▸ **Exercise objective**: Could you return every record below exactly as it stands, leaving out the pictures?

▸ **Material supplied**:

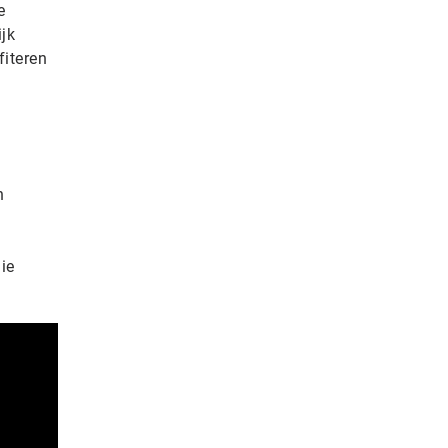
e
jk
fiteren
n
ie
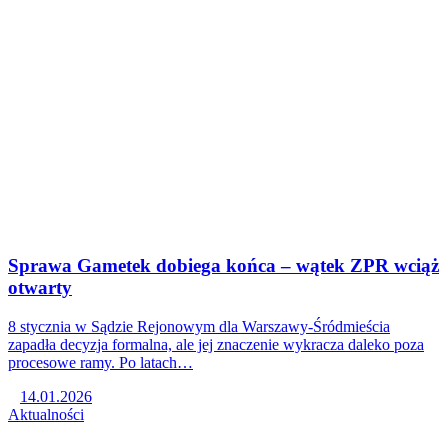
Sprawa Gametek dobiega końca – wątek ZPR wciąż
otwarty
8 stycznia w Sądzie Rejonowym dla Warszawy-Śródmieścia
zapadła decyzja formalna, ale jej znaczenie wykracza daleko poza
procesowe ramy. Po latach…
14.01.2026
Aktualności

▸ **Response to this exercise**:
e
jk
fiteren
n
ie
Sprawa Gametek dobiega końca – wątek ZPR wciąż
otwarty
8 stycznia w Sądzie Rejonowym dla Warszawy-Śródmieścia
zapadła decyzja formalna, ale jej znaczenie wykracza daleko poza
procesowe ramy. Po latach…
14.01.2026
Aktualności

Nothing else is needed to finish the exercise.